| Given passage |
------

Our modeling approach has provided a better understanding of the factors that determine the variations in the distribution of P. rubescens cells. The VIH1 mode was clearly associated with the vertical displacements of the peak of biomass in the water column. However, as the nychthemeral monitoring data show, the presence of nonlinear internal processes seems to entrain an abrupt fall of the biomass peak, and the linear standing V1H1 seiches seem to evolve into internal fronts as previously observed in Lac du Bourget (Cuypers et al., 2006; Cuypers et al., submitted). The abrupt wave front is associated with a marked depletion of biomass and shows the strong impact of nonlinear effect on the biomass distribution by strong mixing (Macintyre et al., 2009). As shown by Horn et al. (2001), the conditions required to generate nonlinear fronts may frequently occur in lakes as soon as the seiche amplitude becomes comparable to the epilimnion width. This was the case in the Lac du Bourget in August 2003. This process was not taken into account by the model described here, and this probably accounts for most of the differences observed between our simulated results and field data.

------

| Tasks and exercises |
**1.** Translate this sentence from the passage on lake biomass modeling into French: "The VIH1 mode was clearly associated with the vertical displacements of the peak of biomass in the water column."
**2.** Answer these questions using the passage on lake biomass modeling.
(a) The distribution of which organism's cells does the modeling approach help explain?
(b) According to Horn et al. (2001), when may the conditions required to generate nonlinear fronts occur in lakes?
(c) In what month and year were these conditions met in the Lac du Bourget?

------

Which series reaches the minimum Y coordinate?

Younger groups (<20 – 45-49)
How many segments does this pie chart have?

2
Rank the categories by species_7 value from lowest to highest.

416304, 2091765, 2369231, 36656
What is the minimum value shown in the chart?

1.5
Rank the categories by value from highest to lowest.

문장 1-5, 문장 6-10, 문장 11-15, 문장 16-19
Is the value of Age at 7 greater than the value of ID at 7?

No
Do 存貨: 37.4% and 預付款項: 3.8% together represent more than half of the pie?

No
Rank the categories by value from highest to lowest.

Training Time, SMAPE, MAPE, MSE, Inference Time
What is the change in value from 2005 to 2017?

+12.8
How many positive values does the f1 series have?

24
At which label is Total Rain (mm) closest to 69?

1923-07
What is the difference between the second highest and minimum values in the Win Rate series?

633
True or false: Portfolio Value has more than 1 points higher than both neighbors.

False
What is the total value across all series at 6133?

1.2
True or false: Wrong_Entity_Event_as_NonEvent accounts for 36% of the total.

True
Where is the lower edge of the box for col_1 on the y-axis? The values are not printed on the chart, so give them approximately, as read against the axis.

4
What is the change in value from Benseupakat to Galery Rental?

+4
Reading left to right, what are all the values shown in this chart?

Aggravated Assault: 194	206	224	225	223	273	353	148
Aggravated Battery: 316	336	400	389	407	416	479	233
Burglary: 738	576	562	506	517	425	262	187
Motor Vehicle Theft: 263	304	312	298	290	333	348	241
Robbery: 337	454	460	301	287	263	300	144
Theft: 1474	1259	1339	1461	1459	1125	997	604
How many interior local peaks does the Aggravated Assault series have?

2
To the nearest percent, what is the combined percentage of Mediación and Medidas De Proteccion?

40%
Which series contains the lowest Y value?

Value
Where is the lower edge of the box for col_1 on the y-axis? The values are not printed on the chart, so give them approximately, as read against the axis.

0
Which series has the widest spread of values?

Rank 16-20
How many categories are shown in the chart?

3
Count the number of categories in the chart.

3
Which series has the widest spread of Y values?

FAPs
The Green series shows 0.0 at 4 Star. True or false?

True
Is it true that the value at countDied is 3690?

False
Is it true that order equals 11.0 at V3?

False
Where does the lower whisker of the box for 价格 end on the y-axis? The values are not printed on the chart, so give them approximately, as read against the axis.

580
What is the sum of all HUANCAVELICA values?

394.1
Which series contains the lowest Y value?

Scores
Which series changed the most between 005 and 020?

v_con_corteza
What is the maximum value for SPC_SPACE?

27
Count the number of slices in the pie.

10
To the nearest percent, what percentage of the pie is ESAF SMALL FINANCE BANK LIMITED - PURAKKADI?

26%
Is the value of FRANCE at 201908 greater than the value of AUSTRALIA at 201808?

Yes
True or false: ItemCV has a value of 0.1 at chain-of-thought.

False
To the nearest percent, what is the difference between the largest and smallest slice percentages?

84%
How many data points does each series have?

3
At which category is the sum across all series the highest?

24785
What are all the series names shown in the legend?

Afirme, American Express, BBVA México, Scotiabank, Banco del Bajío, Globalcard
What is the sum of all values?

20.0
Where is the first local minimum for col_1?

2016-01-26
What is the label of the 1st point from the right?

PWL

------

| Exercise answers |
**1.** Le mode VIH1 était clairement associé aux déplacements verticaux du pic de biomasse dans la colonne d'eau.

**2.**
(a) P. rubescens
(b) As soon as the seiche amplitude becomes comparable to the epilimnion width
(c) August 2003